• [DIRECTIONS FOR THIS TASK]: Write the listing below out again exactly, dropping the images.

=== Begin Enclosure ===

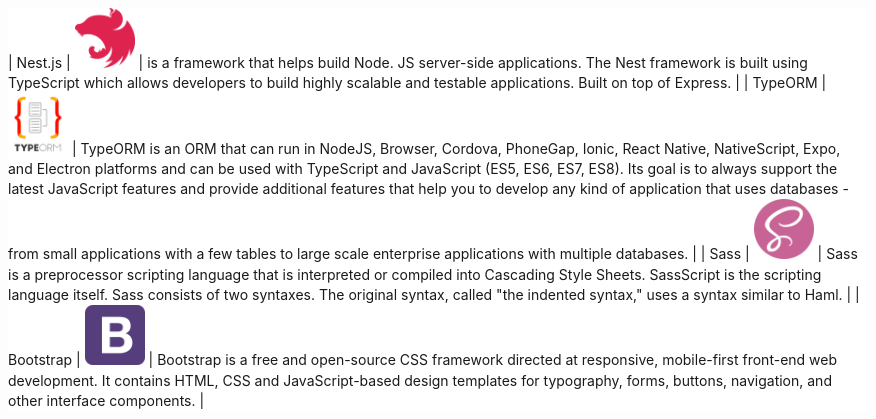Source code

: | Nest.js       | <img height='60' src='./assets/nestjs.png' />        | is a framework that helps build Node. JS server-side applications. The Nest framework is built using TypeScript which allows developers to build highly scalable and testable applications. Built on top of Express.                                                                                                                                                                                                                                                                     |
| TypeORM       | <img height='60' src='./assets/type-orm.png' />      | TypeORM is an ORM that can run in NodeJS, Browser, Cordova, PhoneGap, Ionic, React Native, NativeScript, Expo, and Electron platforms and can be used with TypeScript and JavaScript (ES5, ES6, ES7, ES8). Its goal is to always support the latest JavaScript features and provide additional features that help you to develop any kind of application that uses databases - from small applications with a few tables to large scale enterprise applications with multiple databases. |
| Sass          | <img height='60' src='./assets/sass.webp' />         | Sass is a preprocessor scripting language that is interpreted or compiled into Cascading Style Sheets. SassScript is the scripting language itself. Sass consists of two syntaxes. The original syntax, called "the indented syntax," uses a syntax similar to Haml.                                                                                                                                                                                                                     |
| Bootstrap     | <img height='60' src='./assets/bootstrap.png' />     | Bootstrap is a free and open-source CSS framework directed at responsive, mobile-first front-end web development. It contains HTML, CSS and JavaScript-based design templates for typography, forms, buttons, navigation, and other interface components.                                                                                                                                                                                                                                |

=== End Enclosure ===

• [THE ANSWER]:
Source code

: | Nest.js       | <img height='60' src='./assets/nestjs.png' />        | is a framework that helps build Node. JS server-side applications. The Nest framework is built using TypeScript which allows developers to build highly scalable and testable applications. Built on top of Express.                                                                                                                                                                                                                                                                     |
| TypeORM       | <img height='60' src='./assets/type-orm.png' />      | TypeORM is an ORM that can run in NodeJS, Browser, Cordova, PhoneGap, Ionic, React Native, NativeScript, Expo, and Electron platforms and can be used with TypeScript and JavaScript (ES5, ES6, ES7, ES8). Its goal is to always support the latest JavaScript features and provide additional features that help you to develop any kind of application that uses databases - from small applications with a few tables to large scale enterprise applications with multiple databases. |
| Sass          | <img height='60' src='./assets/sass.webp' />         | Sass is a preprocessor scripting language that is interpreted or compiled into Cascading Style Sheets. SassScript is the scripting language itself. Sass consists of two syntaxes. The original syntax, called "the indented syntax," uses a syntax similar to Haml.                                                                                                                                                                                                                     |
| Bootstrap     | <img height='60' src='./assets/bootstrap.png' />     | Bootstrap is a free and open-source CSS framework directed at responsive, mobile-first front-end web development. It contains HTML, CSS and JavaScript-based design templates for typography, forms, buttons, navigation, and other interface components.                                                                                                                                                                                                                                |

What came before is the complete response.